HOW TO COMPLETE THIS TASK: Work out how many lines in the data below contain "tail", and state that count with nothing added.
-------- DATA FOR THE TASK
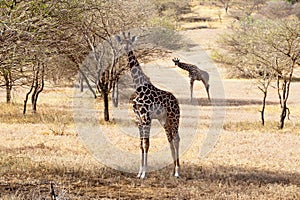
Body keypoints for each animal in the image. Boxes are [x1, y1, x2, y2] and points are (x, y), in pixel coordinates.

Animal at [116, 33, 179, 180]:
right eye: (121, 42)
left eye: (130, 43)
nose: (125, 49)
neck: (139, 87)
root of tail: (176, 101)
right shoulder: (139, 119)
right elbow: (140, 145)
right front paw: (139, 173)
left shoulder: (147, 118)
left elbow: (147, 144)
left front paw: (144, 174)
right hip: (164, 121)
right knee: (170, 139)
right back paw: (172, 171)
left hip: (174, 118)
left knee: (176, 139)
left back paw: (178, 171)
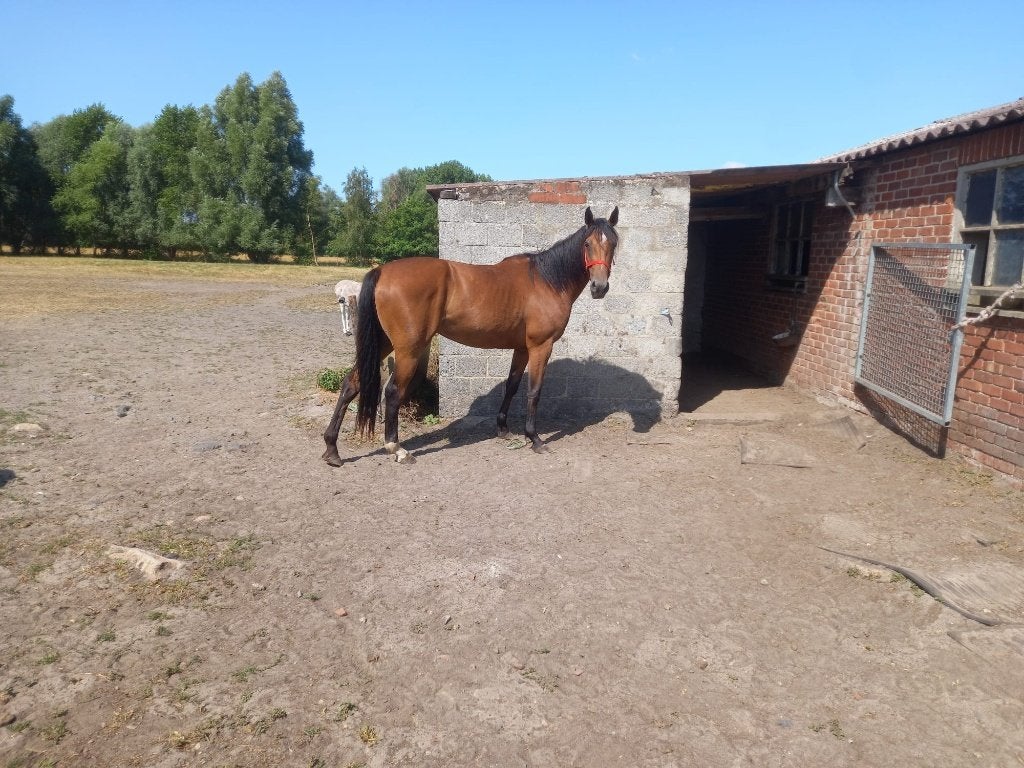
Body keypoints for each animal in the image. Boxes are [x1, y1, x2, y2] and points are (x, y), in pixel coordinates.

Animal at [322, 206, 619, 466]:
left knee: (351, 384)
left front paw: (503, 429)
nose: (599, 287)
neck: (547, 281)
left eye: (613, 244)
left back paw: (332, 449)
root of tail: (382, 270)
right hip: (408, 350)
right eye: (587, 244)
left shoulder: (522, 349)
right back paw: (397, 449)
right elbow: (534, 391)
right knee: (393, 392)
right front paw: (534, 438)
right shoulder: (540, 347)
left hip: (383, 343)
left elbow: (512, 386)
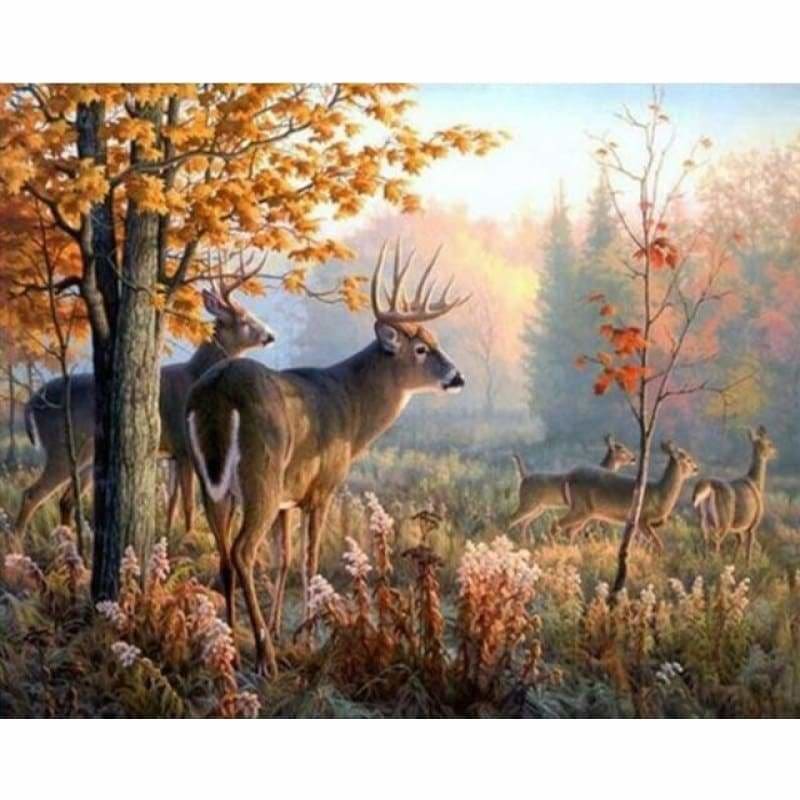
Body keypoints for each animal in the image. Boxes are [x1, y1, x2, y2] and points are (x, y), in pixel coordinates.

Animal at [14, 255, 274, 538]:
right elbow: (188, 504)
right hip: (62, 447)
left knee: (65, 500)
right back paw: (17, 545)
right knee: (31, 495)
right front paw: (188, 536)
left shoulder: (171, 453)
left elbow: (172, 503)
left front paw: (169, 535)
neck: (196, 375)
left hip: (86, 456)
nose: (270, 335)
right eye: (245, 319)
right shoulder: (184, 445)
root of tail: (31, 403)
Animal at [185, 241, 469, 676]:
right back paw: (265, 659)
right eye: (421, 349)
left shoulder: (289, 498)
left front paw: (284, 631)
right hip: (261, 474)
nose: (457, 377)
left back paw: (230, 649)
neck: (350, 410)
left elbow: (284, 558)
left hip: (213, 485)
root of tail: (217, 391)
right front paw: (309, 639)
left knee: (224, 557)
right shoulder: (322, 488)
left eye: (435, 339)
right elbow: (311, 560)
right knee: (242, 551)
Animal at [554, 440, 699, 551]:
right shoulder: (641, 519)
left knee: (570, 531)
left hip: (587, 512)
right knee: (557, 524)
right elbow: (658, 544)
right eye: (688, 459)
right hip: (581, 508)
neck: (660, 494)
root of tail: (569, 476)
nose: (696, 468)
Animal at [692, 425, 777, 565]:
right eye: (769, 443)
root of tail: (708, 485)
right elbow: (748, 550)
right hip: (723, 520)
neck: (757, 483)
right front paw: (748, 566)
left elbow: (739, 543)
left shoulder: (737, 528)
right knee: (716, 542)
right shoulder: (753, 524)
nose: (775, 452)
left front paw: (733, 563)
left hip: (702, 519)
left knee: (705, 540)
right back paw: (715, 564)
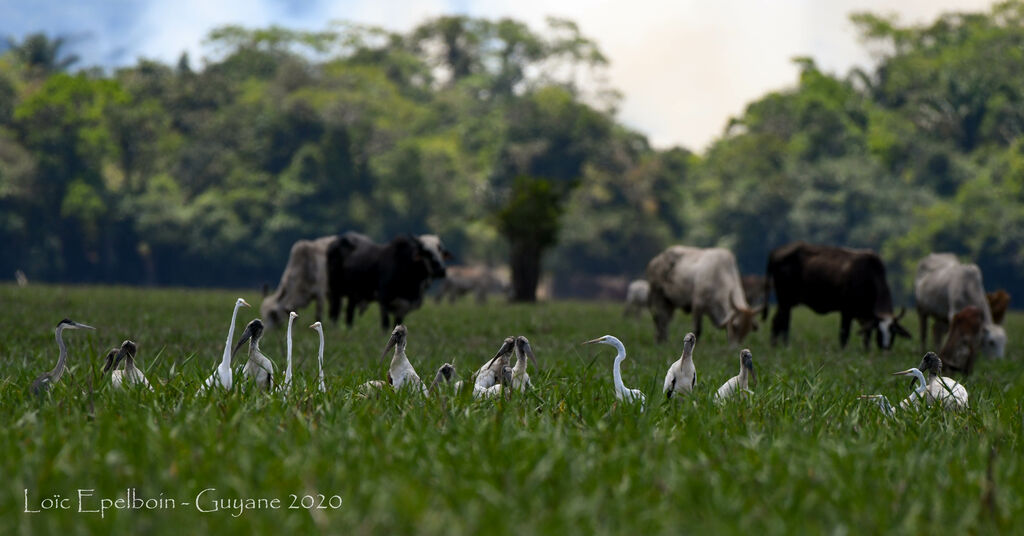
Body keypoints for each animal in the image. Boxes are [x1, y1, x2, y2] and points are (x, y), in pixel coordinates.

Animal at [761, 241, 913, 350]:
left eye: (893, 331)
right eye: (881, 332)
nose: (885, 348)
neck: (869, 276)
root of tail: (775, 252)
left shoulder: (866, 316)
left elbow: (867, 335)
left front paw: (867, 350)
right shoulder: (847, 311)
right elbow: (844, 335)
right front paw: (843, 352)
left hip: (786, 301)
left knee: (776, 321)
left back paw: (774, 346)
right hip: (785, 300)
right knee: (785, 323)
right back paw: (786, 345)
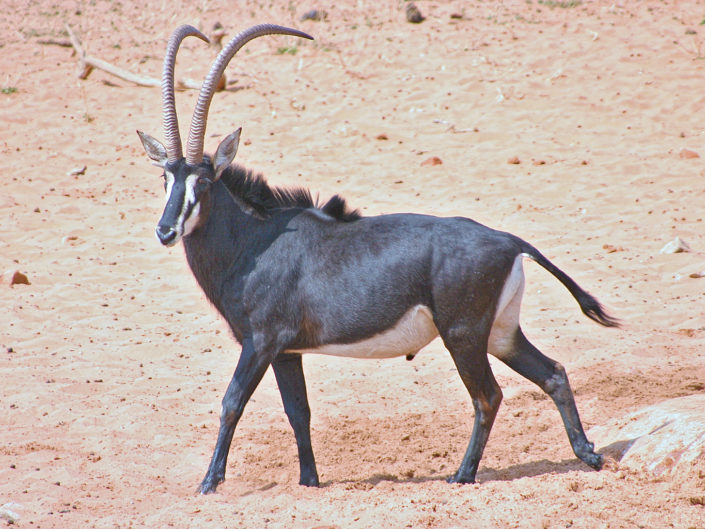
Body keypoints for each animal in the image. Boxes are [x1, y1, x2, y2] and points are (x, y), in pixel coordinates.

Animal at [137, 24, 618, 494]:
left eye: (204, 182)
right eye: (166, 178)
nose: (166, 231)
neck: (256, 239)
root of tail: (509, 240)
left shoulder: (261, 342)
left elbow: (231, 403)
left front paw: (209, 483)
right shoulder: (287, 353)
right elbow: (299, 413)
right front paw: (309, 482)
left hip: (462, 336)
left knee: (488, 396)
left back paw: (462, 475)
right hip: (500, 333)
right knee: (552, 372)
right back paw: (588, 455)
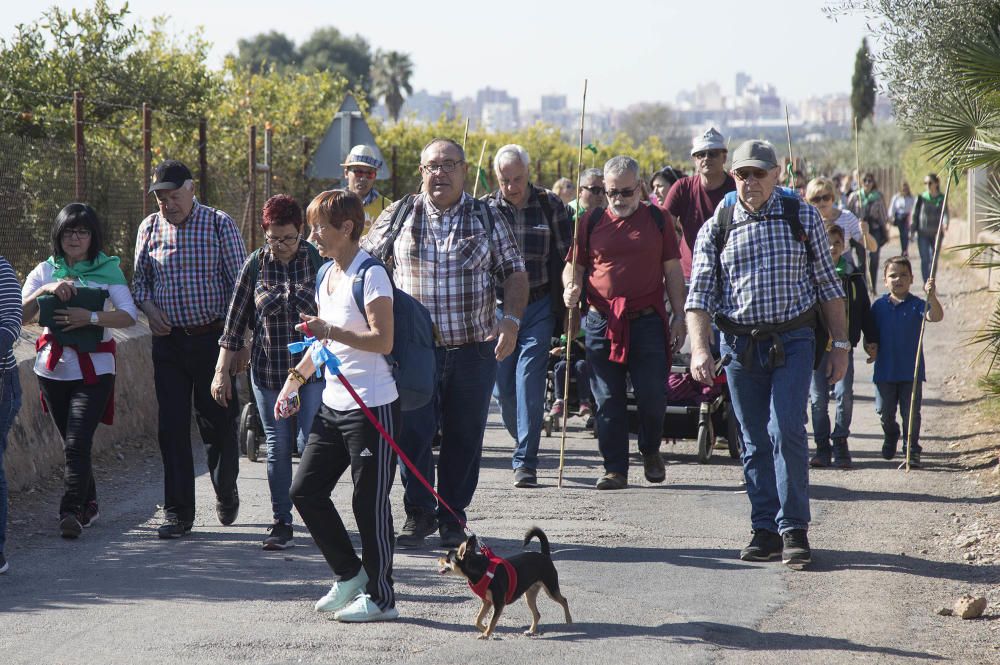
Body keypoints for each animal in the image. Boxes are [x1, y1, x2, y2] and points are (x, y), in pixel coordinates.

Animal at [436, 524, 572, 640]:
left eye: (447, 559)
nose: (438, 559)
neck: (481, 570)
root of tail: (545, 555)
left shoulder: (498, 604)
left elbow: (492, 621)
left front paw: (486, 634)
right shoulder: (487, 602)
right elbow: (477, 619)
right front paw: (485, 629)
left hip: (551, 589)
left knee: (564, 600)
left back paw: (569, 620)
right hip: (530, 595)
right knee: (537, 614)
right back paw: (531, 631)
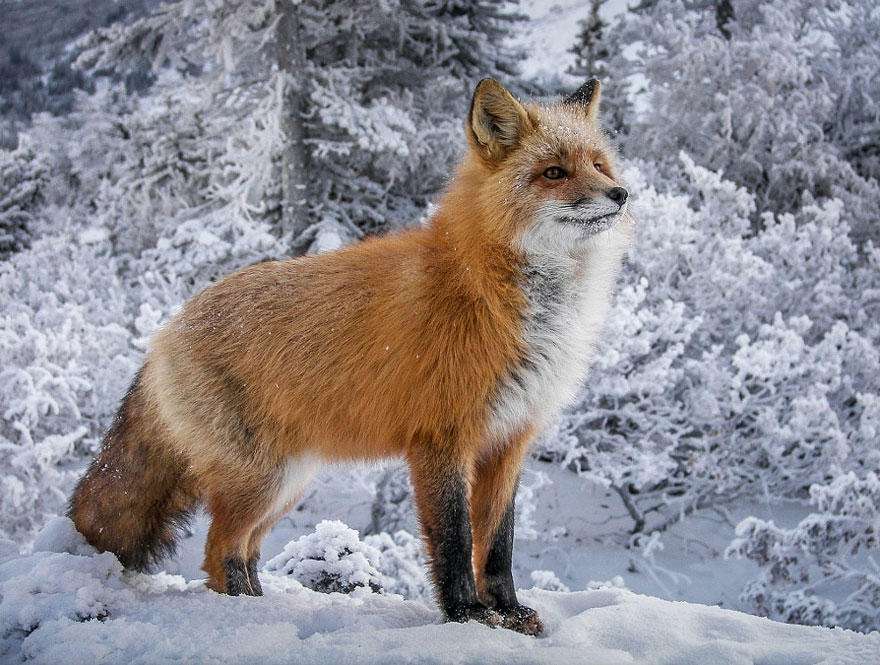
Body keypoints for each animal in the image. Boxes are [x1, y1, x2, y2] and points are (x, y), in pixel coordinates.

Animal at [69, 76, 632, 632]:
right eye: (554, 172)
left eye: (600, 165)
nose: (621, 194)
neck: (500, 294)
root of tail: (167, 329)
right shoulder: (441, 439)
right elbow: (453, 543)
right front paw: (467, 616)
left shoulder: (509, 441)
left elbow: (496, 545)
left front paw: (508, 612)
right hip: (263, 479)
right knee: (217, 549)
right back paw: (246, 618)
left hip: (287, 482)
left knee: (242, 550)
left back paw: (262, 605)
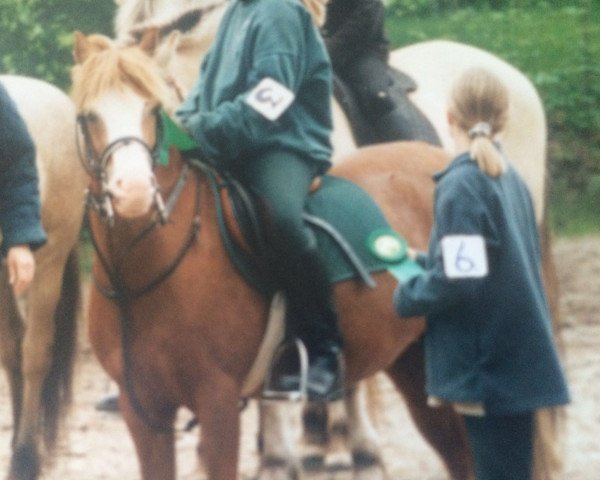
----------------
TASK OUTPUT: 10